What you should do: Lines to return, exactly: from the line with "[119,297,223,315] First, create" to the line with "[119,381,209,395] Then hide" in the entries below, both included.

::: Materials provided

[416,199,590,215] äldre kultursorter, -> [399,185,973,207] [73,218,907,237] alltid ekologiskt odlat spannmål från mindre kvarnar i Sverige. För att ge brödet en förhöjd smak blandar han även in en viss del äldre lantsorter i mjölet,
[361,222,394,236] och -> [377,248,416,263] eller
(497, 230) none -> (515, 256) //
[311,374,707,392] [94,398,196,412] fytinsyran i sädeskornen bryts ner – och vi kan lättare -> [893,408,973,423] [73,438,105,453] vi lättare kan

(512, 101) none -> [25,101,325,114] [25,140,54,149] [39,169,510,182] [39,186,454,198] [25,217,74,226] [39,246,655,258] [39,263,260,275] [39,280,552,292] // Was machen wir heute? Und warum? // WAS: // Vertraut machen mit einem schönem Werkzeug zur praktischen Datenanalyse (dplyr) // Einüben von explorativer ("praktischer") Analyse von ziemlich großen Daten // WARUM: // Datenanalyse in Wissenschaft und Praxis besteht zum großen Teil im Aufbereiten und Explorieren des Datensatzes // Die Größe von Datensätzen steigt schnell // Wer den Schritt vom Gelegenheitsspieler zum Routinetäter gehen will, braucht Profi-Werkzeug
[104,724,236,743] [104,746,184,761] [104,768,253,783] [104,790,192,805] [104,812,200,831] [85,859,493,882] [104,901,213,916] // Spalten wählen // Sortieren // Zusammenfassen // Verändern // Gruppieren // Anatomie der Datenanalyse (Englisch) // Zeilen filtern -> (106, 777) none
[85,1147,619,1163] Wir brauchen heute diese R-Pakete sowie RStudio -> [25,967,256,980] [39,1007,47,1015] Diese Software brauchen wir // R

::::::
::: Materials provided

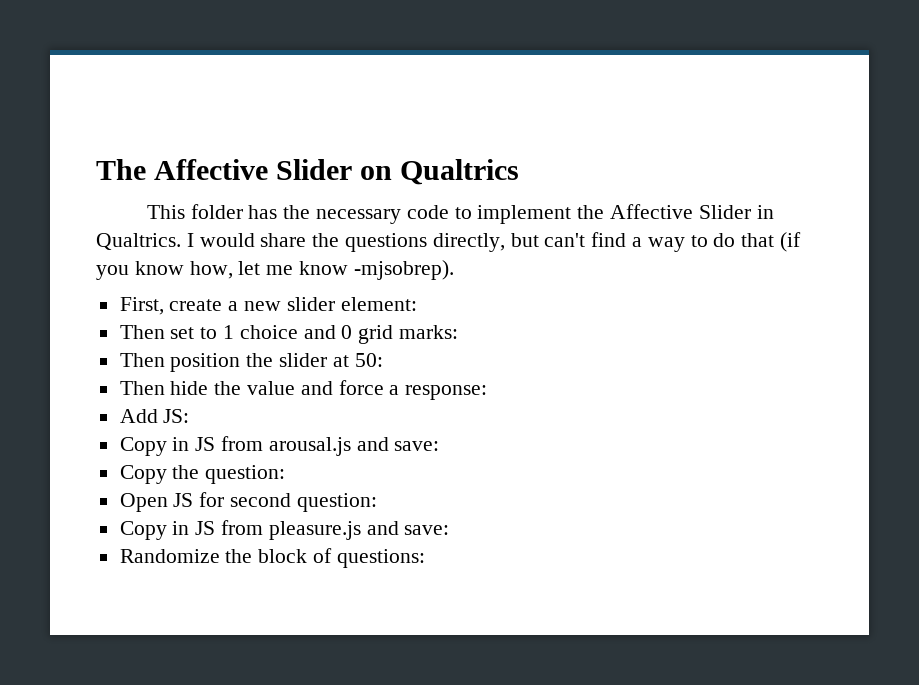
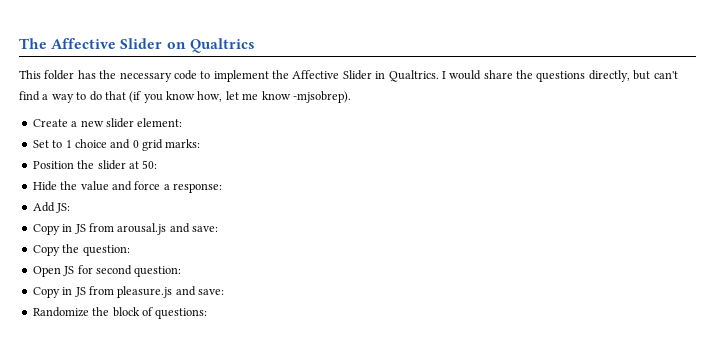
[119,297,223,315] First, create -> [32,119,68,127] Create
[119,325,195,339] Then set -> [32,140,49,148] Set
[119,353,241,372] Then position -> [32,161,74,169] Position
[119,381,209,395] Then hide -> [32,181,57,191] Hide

::::::

Exercise solution:
[119,297,223,315] First, create -> [32,119,68,127] Create
[119,325,195,339] Then set -> [32,140,49,148] Set
[119,353,241,372] Then position -> [32,161,74,169] Position
[119,381,209,395] Then hide -> [32,181,57,191] Hide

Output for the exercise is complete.